A jak rozpoznać czy ktoś kłamie? Czasami to wyczuwamy, mając wrażenie, że coś nam nie pasuje. Mamy problem z obdarzeniem tego kogoś zaufaniem. To dlatego, że oprócz słuchania, co ludzie do nas mówią, podświadomie odbieramy też zupełnie inny przekaz, nad którym tylko nieliczni mają kontrolę. Gesty, mimika twarzy, postawa, ton głosu, ruchy gałek ocznych – wszystko to składa się na mowę ciała. Te komunikaty niewerbalne, jak nazywają je naukowcy, to czasem ponad 70 procent przekazu. Więc choć słowa mogą kłamać, ciało zawsze zdradzi prawdziwe zamiary i emocje. A nasza podświadomość (wykształcona w czasach, kiedy przodkowie jeszcze nie bardzo umieli mówić, więc musieli inaczej rozpoznawać zamiary innych), zwana intuicją, odczytuje te znaki i mówi: uważaj, ten ktoś nie mówi prawdy. To taki nasz własny, wbudowany na stałe wykrywacz kłamstw.
Co zdradza kłamcę?
1. Nie patrzy ci w oczy
Omiata cię spojrzeniem, skupia go nad twoją głową, lustruje otoczenie. Unikanie kontaktu wzrokowego świadczy o tym, że coś kręci. Gdy właśnie wymyśla jakieś kłamstwo, ucieka oczami w lewą stronę. To oznaka aktywności ośrodka mózgu odpowiedzialnego za wyobraźnię. Natomiast gdy spogląda w prawo, oznacza, że sięga do zasobów pamięci, próbując odtworzyć, jak było naprawdę. Poza tym kłamiący częściej niż zwykle mrugają powiekami. Ale nie wszyscy – ci najbardziej zatwardziali kłamią bez mrugnięcia okiem, co też może ich zdradzić.
2. Zasłania usta
Trzyma dłoń przy ustach, czasem przygryza lub oblizuje wargi. Małe dzieci, gdy kłamią, odruchowo zasłaniają buzię. Z wiekiem uczymy się kontrolować ten gest, ale nie do końca. Kłamiący podnosi więc ręce do twarzy i wykonuje wokół niej dużo gestów: drapie się po brwiach, po szyi, karku czy pociera nos. Ten ostatni gest to skutek swędzenia nozdrzy, gdyż podczas kłamania wzrasta ciśnienie krwi, która, pompowana do nosa, podrażnia obecne tam zakończenia nerwowe.

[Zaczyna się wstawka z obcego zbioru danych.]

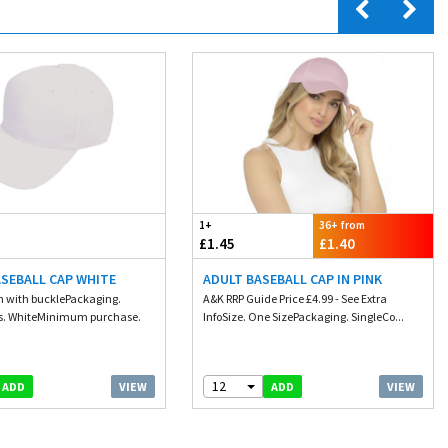
1+
36+ from
£1.45
£1.40
ASEBALL CAP WHITE
ADULT BASEBALL CAP IN PINK
cm with bucklePackaging.
A&K RRP Guide Price £4.99 - See Extra
rs. WhiteMinimum purchase.
InfoSize. One SizePackaging. SingleCo...
12
VIEW
VIEW
ADD
ADD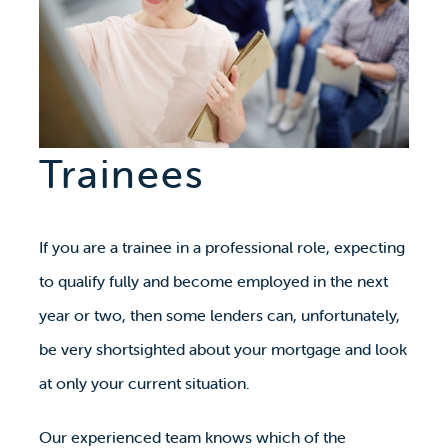
Trainees
If you are a trainee in a professional role, expecting
to qualify fully and become employed in the next
year or two, then some lenders can, unfortunately,
be very shortsighted about your mortgage and look
at only your current situation.
Our experienced team knows which of the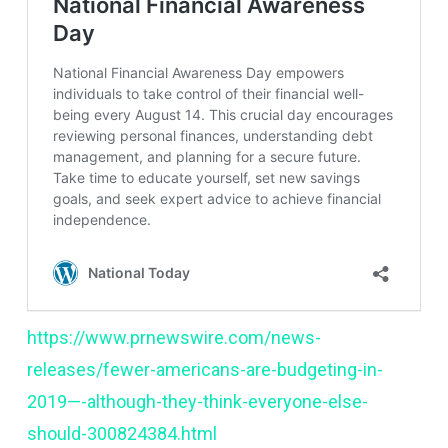
https://www.prnewswire.com/news-
releases/fewer-americans-are-budgeting-in-
2019—-although-they-think-everyone-else-
should-300824384.html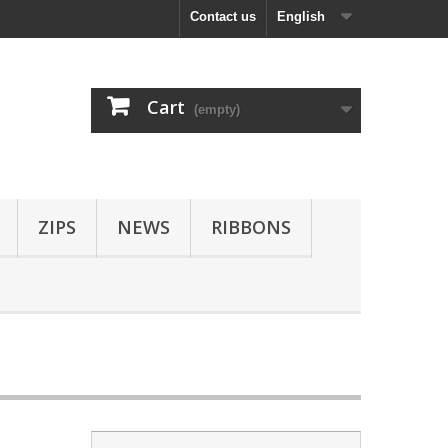
Contact us
English
Cart
(empty)
ZIPS
NEWS
RIBBONS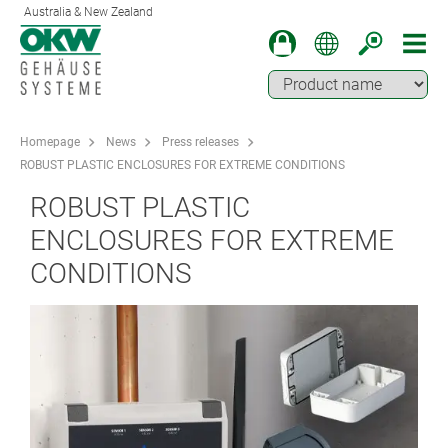
Australia & New Zealand
Homepage
News
Press releases
ROBUST PLASTIC ENCLOSURES FOR EXTREME CONDITIONS
ROBUST PLASTIC
ENCLOSURES FOR EXTREME
CONDITIONS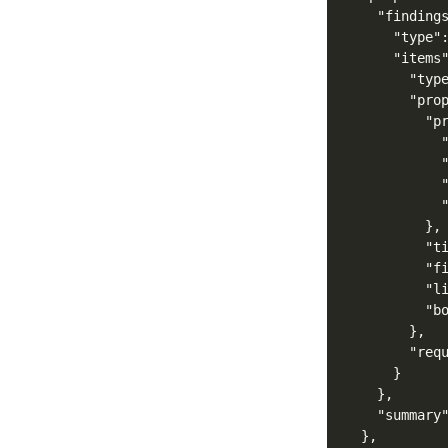
"finding
"type"
"items
"typ
"pro
"p
},
"t
"f
"l
"b
},
"req
}
},
"summary
},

Jest coś na rzeczy w bajce o Pinokiu, bo z badań wynika, że kłamiącym nieznacznie, ale jednak powiększają się nosy!
3. Ciągle robi coś z rękami
Nerwowo postukuje palcami, wykręca je, odpina i zapina guziki, rozluźnia krawat. To oznaka napięcia. Ci, którzy kłamią, często wykonują więcej, i to o wiele obszerniejszych, gestów, jakby próbowali zilustrować swoje słowa. W ten sposób chcą się uwiarygodnić. W przeciwieństwie do szczerych osób, które po prostu lubią dużo gestykulować, ruchy osób, które nie mówią prawdy, są nieznacznie spóźnione w stosunku do słów i mimiki. Bardziej doświadczeni kłamcy są w stanie zapanować nad rękami, wykonując np. wyuczone gesty, ale wówczas zdradzają ich nerwowe ruchy nóg, które trudniej jest kontrolować. Być może z tego powodu mównice i ambony skonstruowane są tak, by zasłaniać dolną połowę ciała prelegentów.
4. Przybiera nienaturalne pozy
Ten, kto nie mówi prawdy, często nieświadomie staje w pozie obronnej lub wskazującej na poczucie winy. Może np. garbić się jak dzwonnik z Notre Dame lub siedzieć sztywny jakby kij połknął. Krzyżowanie rąk, nóg, obejmowanie ciała, skulona pozycja również świadczą o spięciu i skrępowaniu. A kto się denerwuje? Ten, kto kłamie!
5. Brzmi jakoś inaczej
Nieprawdę mówimy w inny sposób niż prawdę. Zmienia się przede wszystkim tempo mówienia. Jedni wyrzucają z siebie słowa z prędkością karabinu maszynowego, licząc, że w ten sposób „zagadają” rozmówcę i nie zostaną przyłapani na nieścisłości w zeznaniach. Inni przeciwnie – zaczynają mówić wolno, robiąc długie pauzy, podczas których zastanawiają się nad każdym słowem. Inny staje się również ton głosu, najczęściej wyższy, co jest skutkiem napięcia. Ludzie, którzy kłamią, często pokasłują lub odchrząkują w trakcie rozmowy, jakby słowa nieprawdy z trudem wydostawały im się z gardła.
Ale uwaga! Nie można wnioskować, że ktoś kłamie, wyłącznie na podstawie pojedynczych sygnałów. Twój rozmówca może kulić się, ponieważ np. jest mu zimno, kasłać, bo jest przeziębiony, pocierać nos, kiedy ma katar, zasłaniać usta, chcąc zamaskować nieświeży oddech, lub wyginać się i wiercić, bo musi skorzystać z toalety. Musimy uważnie obserwować rozmówcę i znaleźć co najmniej kilka sygnałów.